Réglages du ventilateur non protocolisés (centre expert).
Etude monocentrique.
Modalités précises de mesure non décrites ayant pu induire une variabilité des mesures (les valeurs de P0.1 peuvent être affectées par le type de respirateur utilisé et le réglage du trigger, tandis que la Pocc peut être influencée par la présence d’une Peep intrinsèque [5]; la mesure de la DPL,Dyn est réalisée par un simple calcul faisant appel à la mesure de la pression motrice dynamique et à la Pocc, en l’absence d’une mesure de pression plateau et de pression oesophagienne nécessaires à la mesure du stress pulmonaire).
Méthodologie complexe
Implications et conclusions :
Il s’agit d’une étude physiologique sur un large échantillon de patients suggérant que l’effort inspiratoire doit être surveillé et limité chez les patients les plus sévères (PaO2/FiO2 ≤ 150 mmHg) mais qu’il pourrait au contraire être bénéfique chez les patients moins hypoxémiques. La causalité et l’intérêt d’un réglage de la ventilation guidé par ces mesures ne peuvent néanmoins pas être retenus sur la base seule de ces données.

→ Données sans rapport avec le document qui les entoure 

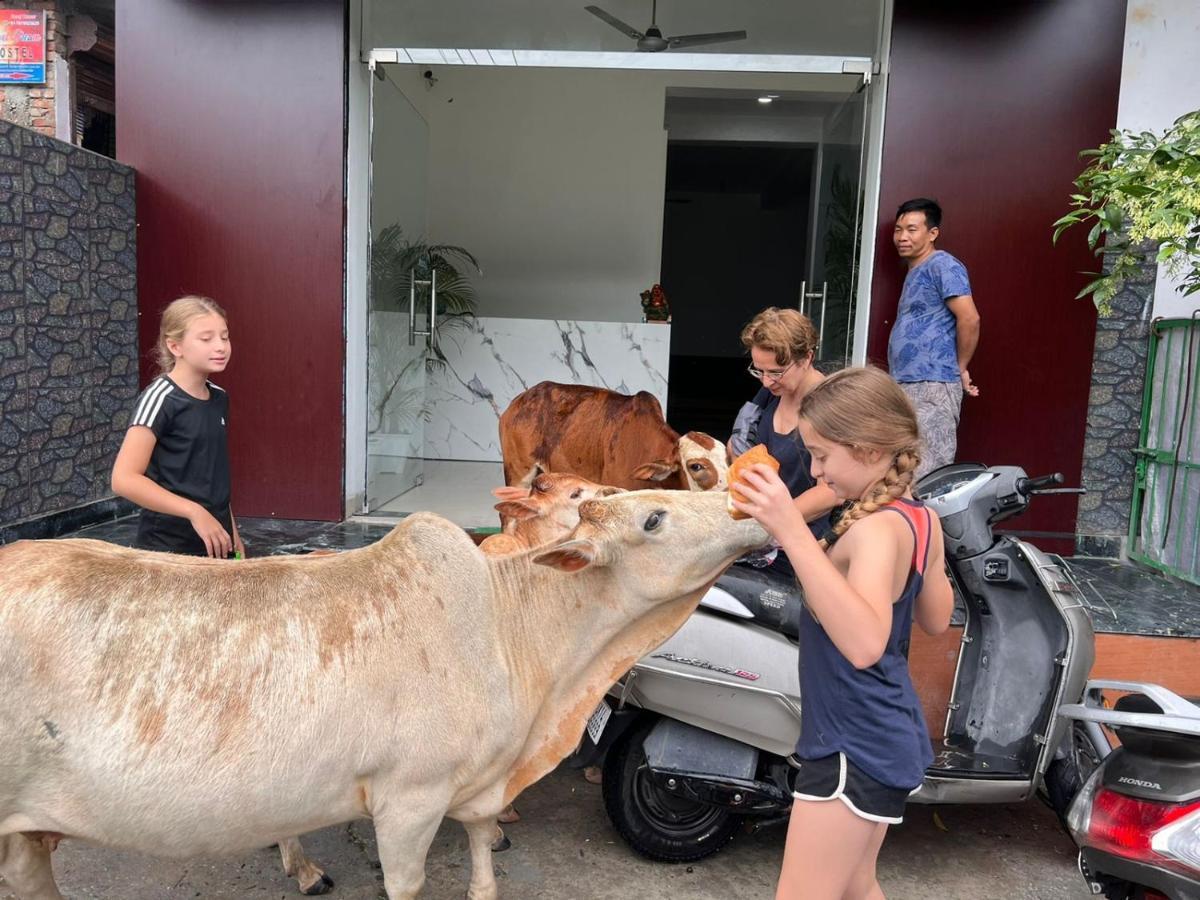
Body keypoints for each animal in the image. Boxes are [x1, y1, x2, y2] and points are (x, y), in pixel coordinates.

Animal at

Références citées dans les commentaires :
1. Dianti J, Bertoni M, Goligher EC (2020) Monitoring patient–ventilator interaction by an end-expiratory occlusion maneuver. Intensive Care Med 46:2338–2341. https://doi.org/10.1007/s00134-020-06167-3
2. Brochard L, Slutsky A, Pesenti A (2017) Mechanical Ventilation to Minimize Progression of Lung Injury in Acute Respiratory Failure. Am J Respir Crit Care Med 195:438–442. https://doi.org/10.1164/rccm.201605-1081CP
3. Telias I, Madorno M, Pham T, et al (2025) Physiological Consequences of Breathing Effort According to the Mode of Ventilation During Acute Hypoxemic Respiratory Failure. Am J Respir Crit Care Med. https://doi.org/10.1164/rccm.202411-2155OC
4. Goligher EC, Fan E, Herridge MS, et al (2015) Evolution of Diaphragm Thickness during Mechanical Ventilation. Impact of Inspiratory Effort. Am J Respir Crit Care Med 192:1080–1088. https://doi.org/10.1164/rccm.201503-0620OC
5. Tonelli R, Protti A, Spinelli E, Grieco DL, Yoshida T, Jonkman AH, et al. Assessing inspiratory drive and effort in critically ill patients at the bedside. Crit Care. 2025 Jul 31;29(1):339.
Commenté conjointement par : les équipes de soins intensifs des CHU du Kremlin-Bicêtre (Dr Margaux et Pr Tai Pham) et du CHU de Liège (Pr Bernard Lambermont, Q Maloir et G Parzibut).